Exercise material ▸
★ ★ ★ ★ ★
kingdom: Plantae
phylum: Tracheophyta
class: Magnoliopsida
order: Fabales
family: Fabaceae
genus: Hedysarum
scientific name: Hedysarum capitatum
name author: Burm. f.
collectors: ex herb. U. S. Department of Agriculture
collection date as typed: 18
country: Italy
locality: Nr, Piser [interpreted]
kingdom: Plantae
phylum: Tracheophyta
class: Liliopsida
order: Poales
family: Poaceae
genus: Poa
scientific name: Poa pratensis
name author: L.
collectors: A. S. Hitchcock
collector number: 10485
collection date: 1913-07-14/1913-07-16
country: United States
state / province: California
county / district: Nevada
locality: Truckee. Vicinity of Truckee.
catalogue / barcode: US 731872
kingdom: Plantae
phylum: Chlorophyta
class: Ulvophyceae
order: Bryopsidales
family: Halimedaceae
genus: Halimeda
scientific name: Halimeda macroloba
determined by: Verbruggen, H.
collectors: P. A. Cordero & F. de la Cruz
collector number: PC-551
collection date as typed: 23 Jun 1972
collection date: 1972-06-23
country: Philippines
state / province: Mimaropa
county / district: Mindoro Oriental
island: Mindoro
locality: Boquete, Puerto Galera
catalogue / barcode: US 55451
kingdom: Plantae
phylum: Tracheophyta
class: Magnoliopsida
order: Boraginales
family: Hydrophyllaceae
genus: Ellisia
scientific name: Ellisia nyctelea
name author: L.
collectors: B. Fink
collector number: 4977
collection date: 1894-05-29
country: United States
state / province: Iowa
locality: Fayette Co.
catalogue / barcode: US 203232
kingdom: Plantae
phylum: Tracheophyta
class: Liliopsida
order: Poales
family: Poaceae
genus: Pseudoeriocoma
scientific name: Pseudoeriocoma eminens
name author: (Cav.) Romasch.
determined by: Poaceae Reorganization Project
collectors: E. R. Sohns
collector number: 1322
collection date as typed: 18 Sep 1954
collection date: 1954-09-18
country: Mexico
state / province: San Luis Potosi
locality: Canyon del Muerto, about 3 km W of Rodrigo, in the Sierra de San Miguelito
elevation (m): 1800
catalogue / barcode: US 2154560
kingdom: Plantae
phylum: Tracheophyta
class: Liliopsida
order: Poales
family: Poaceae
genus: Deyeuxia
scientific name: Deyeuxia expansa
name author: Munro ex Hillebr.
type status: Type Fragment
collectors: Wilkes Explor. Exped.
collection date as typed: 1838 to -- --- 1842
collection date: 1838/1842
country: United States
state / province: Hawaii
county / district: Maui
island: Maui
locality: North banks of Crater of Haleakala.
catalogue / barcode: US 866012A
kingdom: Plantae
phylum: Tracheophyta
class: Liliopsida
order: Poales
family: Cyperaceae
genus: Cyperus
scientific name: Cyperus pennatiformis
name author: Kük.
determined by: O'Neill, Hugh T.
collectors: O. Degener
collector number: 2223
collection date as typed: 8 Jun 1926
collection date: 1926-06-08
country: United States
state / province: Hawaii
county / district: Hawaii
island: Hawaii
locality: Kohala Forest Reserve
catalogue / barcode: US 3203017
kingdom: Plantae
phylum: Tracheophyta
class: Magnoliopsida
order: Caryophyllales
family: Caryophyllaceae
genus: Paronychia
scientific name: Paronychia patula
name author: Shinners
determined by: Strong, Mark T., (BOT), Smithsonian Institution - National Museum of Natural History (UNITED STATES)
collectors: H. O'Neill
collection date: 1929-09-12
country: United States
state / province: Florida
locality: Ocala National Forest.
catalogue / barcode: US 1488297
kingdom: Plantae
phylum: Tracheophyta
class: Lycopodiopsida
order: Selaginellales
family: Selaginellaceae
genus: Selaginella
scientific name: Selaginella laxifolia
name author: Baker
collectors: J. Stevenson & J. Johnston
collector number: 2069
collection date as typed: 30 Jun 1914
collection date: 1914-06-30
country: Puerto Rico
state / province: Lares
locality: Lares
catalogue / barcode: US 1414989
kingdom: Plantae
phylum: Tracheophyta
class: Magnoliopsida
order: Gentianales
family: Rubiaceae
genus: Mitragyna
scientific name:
★ ★ ★ ★ ★
What is expected ▸
Reproduce every line of the entries above, character for character, without changing anything.

Expected answer ▸
kingdom: Plantae
phylum: Tracheophyta
class: Magnoliopsida
order: Fabales
family: Fabaceae
genus: Hedysarum
scientific name: Hedysarum capitatum
name author: Burm. f.
collectors: ex herb. U. S. Department of Agriculture
collection date as typed: 18
country: Italy
locality: Nr, Piser [interpreted]
kingdom: Plantae
phylum: Tracheophyta
class: Liliopsida
order: Poales
family: Poaceae
genus: Poa
scientific name: Poa pratensis
name author: L.
collectors: A. S. Hitchcock
collector number: 10485
collection date: 1913-07-14/1913-07-16
country: United States
state / province: California
county / district: Nevada
locality: Truckee. Vicinity of Truckee.
catalogue / barcode: US 731872
kingdom: Plantae
phylum: Chlorophyta
class: Ulvophyceae
order: Bryopsidales
family: Halimedaceae
genus: Halimeda
scientific name: Halimeda macroloba
determined by: Verbruggen, H.
collectors: P. A. Cordero & F. de la Cruz
collector number: PC-551
collection date as typed: 23 Jun 1972
collection date: 1972-06-23
country: Philippines
state / province: Mimaropa
county / district: Mindoro Oriental
island: Mindoro
locality: Boquete, Puerto Galera
catalogue / barcode: US 55451
kingdom: Plantae
phylum: Tracheophyta
class: Magnoliopsida
order: Boraginales
family: Hydrophyllaceae
genus: Ellisia
scientific name: Ellisia nyctelea
name author: L.
collectors: B. Fink
collector number: 4977
collection date: 1894-05-29
country: United States
state / province: Iowa
locality: Fayette Co.
catalogue / barcode: US 203232
kingdom: Plantae
phylum: Tracheophyta
class: Liliopsida
order: Poales
family: Poaceae
genus: Pseudoeriocoma
scientific name: Pseudoeriocoma eminens
name author: (Cav.) Romasch.
determined by: Poaceae Reorganization Project
collectors: E. R. Sohns
collector number: 1322
collection date as typed: 18 Sep 1954
collection date: 1954-09-18
country: Mexico
state / province: San Luis Potosi
locality: Canyon del Muerto, about 3 km W of Rodrigo, in the Sierra de San Miguelito
elevation (m): 1800
catalogue / barcode: US 2154560
kingdom: Plantae
phylum: Tracheophyta
class: Liliopsida
order: Poales
family: Poaceae
genus: Deyeuxia
scientific name: Deyeuxia expansa
name author: Munro ex Hillebr.
type status: Type Fragment
collectors: Wilkes Explor. Exped.
collection date as typed: 1838 to -- --- 1842
collection date: 1838/1842
country: United States
state / province: Hawaii
county / district: Maui
island: Maui
locality: North banks of Crater of Haleakala.
catalogue / barcode: US 866012A
kingdom: Plantae
phylum: Tracheophyta
class: Liliopsida
order: Poales
family: Cyperaceae
genus: Cyperus
scientific name: Cyperus pennatiformis
name author: Kük.
determined by: O'Neill, Hugh T.
collectors: O. Degener
collector number: 2223
collection date as typed: 8 Jun 1926
collection date: 1926-06-08
country: United States
state / province: Hawaii
county / district: Hawaii
island: Hawaii
locality: Kohala Forest Reserve
catalogue / barcode: US 3203017
kingdom: Plantae
phylum: Tracheophyta
class: Magnoliopsida
order: Caryophyllales
family: Caryophyllaceae
genus: Paronychia
scientific name: Paronychia patula
name author: Shinners
determined by: Strong, Mark T., (BOT), Smithsonian Institution - National Museum of Natural History (UNITED STATES)
collectors: H. O'Neill
collection date: 1929-09-12
country: United States
state / province: Florida
locality: Ocala National Forest.
catalogue / barcode: US 1488297
kingdom: Plantae
phylum: Tracheophyta
class: Lycopodiopsida
order: Selaginellales
family: Selaginellaceae
genus: Selaginella
scientific name: Selaginella laxifolia
name author: Baker
collectors: J. Stevenson & J. Johnston
collector number: 2069
collection date as typed: 30 Jun 1914
collection date: 1914-06-30
country: Puerto Rico
state / province: Lares
locality: Lares
catalogue / barcode: US 1414989
kingdom: Plantae
phylum: Tracheophyta
class: Magnoliopsida
order: Gentianales
family: Rubiaceae
genus: Mitragyna
scientific name:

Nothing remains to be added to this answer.